Florence Aurore, Rouge de Bordeaux, Barbu du Mâconnais, Autrichien et Alauda : voilà les noms des cinq variétés « anciennes » de blés qui composent les farines « Graines de l’Ain », commercialisées depuis un an.

 

La marque est portée par six exploitations, dont celle de Xavier Favrot, agriculteur bio à Jassans-Riottier : « Nous avons décidé, en 2013, d’expérimenter la culture de blés anciens. À notre demande, l’Inra de Clermont-Ferrand nous a envoyé une vingtaine d’enveloppes contenant chacune 40 grammes de semences. Pendant cinq ans, on a multiplié ces variétés, tout en éliminant les moins intéressantes sur différents critères : résistance aux maladies, tallage, rendement, tenue de tige… En 2018, on a fait des tests de panification avec des boulangers, qui nous ont amenés à conserver cinq variétés que l’on sème en mélange. » Après le dépôt de la marque « Graines de l’Ain », les premières farines ont été moulues en février 2020.

Le juste prix

L’un des agriculteurs, Robin Simon, endosse le rôle du meunier, in­cluant­ la partie commerciale et administrative. Il facture sa prestation à « Graines de l’Ain ». L’investissement total (local, silos, trieur, etc.) s’est élevé à 60 000 €, dont 15 000 € pour le moulin Astrié à meule de pierre.
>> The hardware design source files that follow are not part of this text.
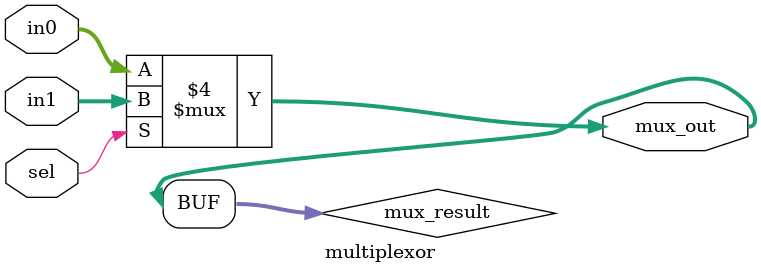
<source format=v>
module multiplexor
#(
    parameter integer WIDTH = 5
)
(
    input [WIDTH-1:0] in0,
    input [WIDTH-1:0] in1,
    input sel,
    output [WIDTH-1:0] mux_out
);

reg [WIDTH-1:0] mux_result;
assign mux_out = mux_result;

always @ (*) begin
    if (sel == 1'b0)
        mux_result = in0;
    else
        mux_result = in1;
end

endmodule
</source>
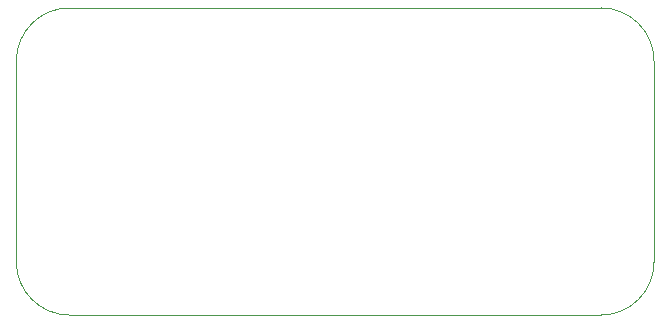
<source format=gbr>
%TF.GenerationSoftware,KiCad,Pcbnew,(5.1.12)-1*%
%TF.CreationDate,2022-01-14T14:31:03-05:00*%
%TF.ProjectId,CANJunction_6x,43414e4a-756e-4637-9469-6f6e5f36782e,00*%
%TF.SameCoordinates,Original*%
%TF.FileFunction,Profile,NP*%
%FSLAX46Y46*%
G04 Gerber Fmt 4.6, Leading zero omitted, Abs format (unit mm)*
G04 Created by KiCad (PCBNEW (5.1.12)-1) date 2022-01-14 14:31:03*
%MOMM*%
%LPD*%
G01*
G04 APERTURE LIST*
%TA.AperFunction,Profile*%
%ADD10C,0.050000*%
%TD*%
G04 APERTURE END LIST*
D10*
X90000000Y-84500000D02*
G75*
G02*
X94500000Y-80000000I4500000J0D01*
G01*
X139500000Y-80000000D02*
G75*
G02*
X144000000Y-84500000I0J-4500000D01*
G01*
X94500000Y-106000000D02*
G75*
G02*
X90000000Y-101500000I0J4500000D01*
G01*
X144000000Y-101500000D02*
G75*
G02*
X139500000Y-106000000I-4500000J0D01*
G01*
X90000000Y-101500000D02*
X90000000Y-84500000D01*
X139500000Y-106000000D02*
X94500000Y-106000000D01*
X144000000Y-84500000D02*
X144000000Y-101500000D01*
X94500000Y-80000000D02*
X139500000Y-80000000D01*
M02*

</source>
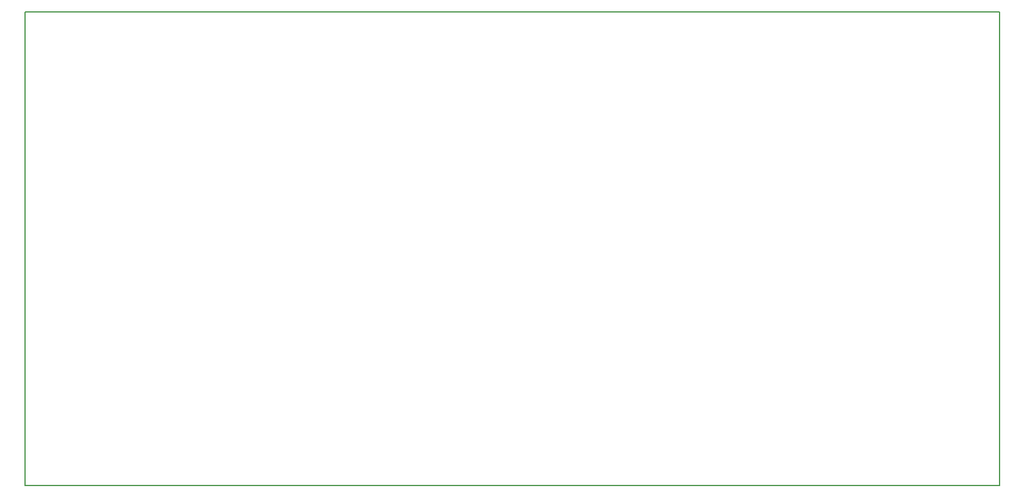
<source format=gbr>
G04 #@! TF.FileFunction,Profile,NP*
%FSLAX46Y46*%
G04 Gerber Fmt 4.6, Leading zero omitted, Abs format (unit mm)*
G04 Created by KiCad (PCBNEW 4.0.4-stable) date 11/17/16 14:27:39*
%MOMM*%
%LPD*%
G01*
G04 APERTURE LIST*
%ADD10C,0.100000*%
%ADD11C,0.150000*%
G04 APERTURE END LIST*
D10*
D11*
X41148000Y-135255000D02*
X41148000Y-67945000D01*
X179578000Y-135255000D02*
X41148000Y-135255000D01*
X179578000Y-67945000D02*
X179578000Y-135255000D01*
X41148000Y-67945000D02*
X179578000Y-67945000D01*
M02*

</source>
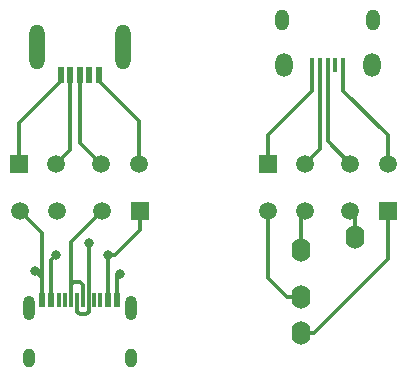
<source format=gbr>
G04 #@! TF.GenerationSoftware,KiCad,Pcbnew,(5.0.2)-1*
G04 #@! TF.CreationDate,2019-03-12T07:40:32+07:00*
G04 #@! TF.ProjectId,adapter,61646170-7465-4722-9e6b-696361645f70,rev?*
G04 #@! TF.SameCoordinates,Original*
G04 #@! TF.FileFunction,Copper,L1,Top*
G04 #@! TF.FilePolarity,Positive*
%FSLAX46Y46*%
G04 Gerber Fmt 4.6, Leading zero omitted, Abs format (unit mm)*
G04 Created by KiCad (PCBNEW (5.0.2)-1) date 12/03/2019 7:40:32 SA*
%MOMM*%
%LPD*%
G01*
G04 APERTURE LIST*
G04 #@! TA.AperFunction,ComponentPad*
%ADD10C,1.500000*%
G04 #@! TD*
G04 #@! TA.AperFunction,ComponentPad*
%ADD11R,1.500000X1.500000*%
G04 #@! TD*
G04 #@! TA.AperFunction,SMDPad,CuDef*
%ADD12R,0.450000X1.300000*%
G04 #@! TD*
G04 #@! TA.AperFunction,ComponentPad*
%ADD13O,1.450000X2.000000*%
G04 #@! TD*
G04 #@! TA.AperFunction,ComponentPad*
%ADD14O,1.150000X1.800000*%
G04 #@! TD*
G04 #@! TA.AperFunction,ComponentPad*
%ADD15O,1.300000X3.800000*%
G04 #@! TD*
G04 #@! TA.AperFunction,SMDPad,CuDef*
%ADD16R,0.500000X1.400000*%
G04 #@! TD*
G04 #@! TA.AperFunction,SMDPad,CuDef*
%ADD17R,0.300000X1.150000*%
G04 #@! TD*
G04 #@! TA.AperFunction,SMDPad,CuDef*
%ADD18R,0.600000X1.150000*%
G04 #@! TD*
G04 #@! TA.AperFunction,ComponentPad*
%ADD19O,1.000000X2.100000*%
G04 #@! TD*
G04 #@! TA.AperFunction,ComponentPad*
%ADD20O,1.000000X1.600000*%
G04 #@! TD*
G04 #@! TA.AperFunction,ComponentPad*
%ADD21O,1.600000X2.000000*%
G04 #@! TD*
G04 #@! TA.AperFunction,ViaPad*
%ADD22C,0.800000*%
G04 #@! TD*
G04 #@! TA.AperFunction,Conductor*
%ADD23C,0.310000*%
G04 #@! TD*
G04 APERTURE END LIST*
D10*
G04 #@! TO.P,,1*
G04 #@! TO.N,N/C*
X29985000Y-28500000D03*
X26810000Y-28500000D03*
X23000000Y-28500000D03*
D11*
X19825000Y-28500000D03*
G04 #@! TD*
D10*
G04 #@! TO.P,,1*
G04 #@! TO.N,N/C*
X51080000Y-28500000D03*
X47905000Y-28500000D03*
X44095000Y-28500000D03*
D11*
X40920000Y-28500000D03*
G04 #@! TD*
D10*
G04 #@! TO.P,,1*
G04 #@! TO.N,N/C*
X19920000Y-32500000D03*
X23095000Y-32500000D03*
X26905000Y-32500000D03*
D11*
X30080000Y-32500000D03*
G04 #@! TD*
D12*
G04 #@! TO.P,Micro USB,1*
G04 #@! TO.N,N/C*
X47300000Y-20150000D03*
G04 #@! TO.P,Micro USB,2*
X46650000Y-20150000D03*
G04 #@! TO.P,Micro USB,3*
X46000000Y-20150000D03*
G04 #@! TO.P,Micro USB,4*
X45350000Y-20150000D03*
G04 #@! TO.P,Micro USB,5*
X44700000Y-20150000D03*
D13*
G04 #@! TO.P,Micro USB,6*
X49725000Y-20100000D03*
X42275000Y-20100000D03*
D14*
X49875000Y-16300000D03*
X42125000Y-16300000D03*
G04 #@! TD*
D15*
G04 #@! TO.P,Mini USB,6*
G04 #@! TO.N,N/C*
X21350000Y-18600000D03*
X28650000Y-18600000D03*
D16*
G04 #@! TO.P,Mini USB,5*
X23400000Y-21000000D03*
G04 #@! TO.P,Mini USB,4*
X24200000Y-21000000D03*
G04 #@! TO.P,Mini USB,3*
X25000000Y-21000000D03*
G04 #@! TO.P,Mini USB,2*
X25800000Y-21000000D03*
G04 #@! TO.P,Mini USB,1*
X26600000Y-21000000D03*
G04 #@! TD*
D17*
G04 #@! TO.P,,A6*
G04 #@! TO.N,N/C*
X24750000Y-40055000D03*
D18*
G04 #@! TO.P,,B1*
X28200000Y-40055000D03*
G04 #@! TO.P,,B4*
X27400000Y-40055000D03*
G04 #@! TO.P,,A4*
X22600000Y-40055000D03*
D19*
G04 #@! TO.P,,S1*
X20680000Y-40720000D03*
X29320000Y-40720000D03*
D20*
X20680000Y-44900000D03*
X29320000Y-44900000D03*
D18*
G04 #@! TO.P,,A1*
X21800000Y-40055000D03*
D17*
G04 #@! TO.P,,A7*
X25250000Y-40055000D03*
G04 #@! TO.P,,B6*
X25750000Y-40055000D03*
G04 #@! TO.P,,A8*
X26250000Y-40055000D03*
G04 #@! TO.P,,B5*
X26750000Y-40055000D03*
G04 #@! TO.P,,B7*
X24250000Y-40055000D03*
G04 #@! TO.P,,A5*
X23750000Y-40055000D03*
G04 #@! TO.P,,B8*
X23250000Y-40055000D03*
G04 #@! TD*
D21*
G04 #@! TO.P,,3*
G04 #@! TO.N,N/C*
X43700000Y-39800000D03*
G04 #@! TO.P,,4*
X43700000Y-42800000D03*
G04 #@! TO.P,,2*
X43700000Y-35800000D03*
G04 #@! TO.P,,1*
X48300000Y-34700000D03*
G04 #@! TD*
D11*
G04 #@! TO.P,,1*
G04 #@! TO.N,N/C*
X51080000Y-32500000D03*
D10*
X47905000Y-32500000D03*
X44095000Y-32500000D03*
X40920000Y-32500000D03*
G04 #@! TD*
D22*
G04 #@! TO.N,*
X25750000Y-35200000D03*
X23000000Y-36200000D03*
X27400000Y-36200000D03*
X28400000Y-37800000D03*
X21200000Y-37600000D03*
G04 #@! TD*
D23*
G04 #@! TO.N,*
X44700000Y-20650000D02*
X44700000Y-22300000D01*
X40920000Y-26080000D02*
X40920000Y-28500000D01*
X44700000Y-22300000D02*
X40920000Y-26080000D01*
X47300000Y-22300000D02*
X47300000Y-20650000D01*
X51080000Y-26080000D02*
X47300000Y-22300000D01*
X51080000Y-28500000D02*
X51080000Y-26080000D01*
X45350000Y-27245000D02*
X45350000Y-20650000D01*
X44095000Y-28500000D02*
X45350000Y-27245000D01*
X46000000Y-26595000D02*
X46000000Y-20650000D01*
X47905000Y-28500000D02*
X46000000Y-26595000D01*
X19825000Y-25025000D02*
X19825000Y-28500000D01*
X23400000Y-21000000D02*
X23400000Y-21450000D01*
X23400000Y-21450000D02*
X19825000Y-25025000D01*
X26600000Y-21450000D02*
X30000000Y-24850000D01*
X26600000Y-21000000D02*
X26600000Y-21450000D01*
X30000000Y-27424340D02*
X30000000Y-24850000D01*
X29985000Y-27439340D02*
X30000000Y-27424340D01*
X29985000Y-28500000D02*
X29985000Y-27439340D01*
X24200000Y-27300000D02*
X23000000Y-28500000D01*
X24200000Y-21000000D02*
X24200000Y-27300000D01*
X25000000Y-26690000D02*
X26810000Y-28500000D01*
X25000000Y-21000000D02*
X25000000Y-26690000D01*
X21800000Y-34380000D02*
X19920000Y-32500000D01*
X24750000Y-40055000D02*
X24750000Y-41000000D01*
X24750000Y-41000000D02*
X25000000Y-41250000D01*
X25000000Y-41250000D02*
X25500000Y-41250000D01*
X25500000Y-41250000D02*
X25750000Y-41000000D01*
X25750000Y-41000000D02*
X25750000Y-40055000D01*
X24250000Y-35155000D02*
X26905000Y-32500000D01*
X24250000Y-38250000D02*
X24250000Y-35155000D01*
X24250000Y-38500000D02*
X24250000Y-38250000D01*
X25250000Y-39250000D02*
X25250000Y-40055000D01*
X25250000Y-38750000D02*
X25250000Y-39250000D01*
X25000000Y-38500000D02*
X25250000Y-38750000D01*
X24500000Y-38500000D02*
X24250000Y-38750000D01*
X24250000Y-38750000D02*
X24250000Y-38500000D01*
X24250000Y-40055000D02*
X24250000Y-38750000D01*
X24500000Y-38500000D02*
X25000000Y-38500000D01*
X24250000Y-38500000D02*
X24500000Y-38500000D01*
X51080000Y-33560000D02*
X51080000Y-32500000D01*
X51080000Y-36530000D02*
X51080000Y-33560000D01*
X44810000Y-42800000D02*
X51080000Y-36530000D01*
X43700000Y-42800000D02*
X44810000Y-42800000D01*
X48300000Y-32895000D02*
X47905000Y-32500000D01*
X48300000Y-34700000D02*
X48300000Y-32895000D01*
X43700000Y-32895000D02*
X44095000Y-32500000D01*
X43700000Y-35800000D02*
X43700000Y-32895000D01*
X42590000Y-39800000D02*
X43700000Y-39800000D01*
X40920000Y-38130000D02*
X42590000Y-39800000D01*
X40920000Y-32500000D02*
X40920000Y-38130000D01*
X25750000Y-36000000D02*
X25750000Y-35200000D01*
X25750000Y-40055000D02*
X25750000Y-36000000D01*
X22600000Y-40055000D02*
X22600000Y-36600000D01*
X22600000Y-36600000D02*
X23000000Y-36200000D01*
X30080000Y-33560000D02*
X30080000Y-32500000D01*
X30080000Y-34085685D02*
X30080000Y-33560000D01*
X27965685Y-36200000D02*
X30080000Y-34085685D01*
X27400000Y-36200000D02*
X27965685Y-36200000D01*
X27400000Y-36765685D02*
X27400000Y-40055000D01*
X27400000Y-36200000D02*
X27400000Y-36765685D01*
X28200000Y-40055000D02*
X28200000Y-38000000D01*
X28200000Y-38000000D02*
X28400000Y-37800000D01*
X21765685Y-37600000D02*
X21800000Y-37600000D01*
X21200000Y-37600000D02*
X21765685Y-37600000D01*
X21800000Y-37600000D02*
X21800000Y-34380000D01*
X21600000Y-38000000D02*
X21800000Y-38000000D01*
X21200000Y-37600000D02*
X21600000Y-38000000D01*
X21800000Y-40055000D02*
X21800000Y-38000000D01*
X21800000Y-38000000D02*
X21800000Y-37600000D01*
G04 #@! TD*
M02*

</source>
Celui-ci « déroule le son sans échauffer la graine et permet d’obtenir la farine en un seul passage, en limitant les contacts avec l’air », vante le meunier. À ce coût s’ajoutent 3 000 € d’électricité par an.

 

Les farines sont vendues 1,5 €/kg départ ferme en sacs de 25 kg (pour les boulangers) ou à 2,1 €/kg en petits conditionnements (pour les magasins bio). « On vise un prix payé au producteur de 800 euros par tonne, soit deux fois plus qu’un blé bio moderne car les rendements sont moitié moins élevés », souligne Xavier Favrot. Depuis deux ans, on récolte environ 50 t/an et on en écrase 35 tonnes, le reste étant ressemé. On prévoit d’augmenter la production. »

 

L’association va devoir évoluer en société commerciale pour réaliser du bénéfice. Il faudra aussi acheter un contingent de farine, obligatoire au-delà de 35 tonnes. Le moulin est dimensionné pour écraser 100 tonnes par an. « On est prêts à intégrer de nouveaux producteurs », lance Xavier.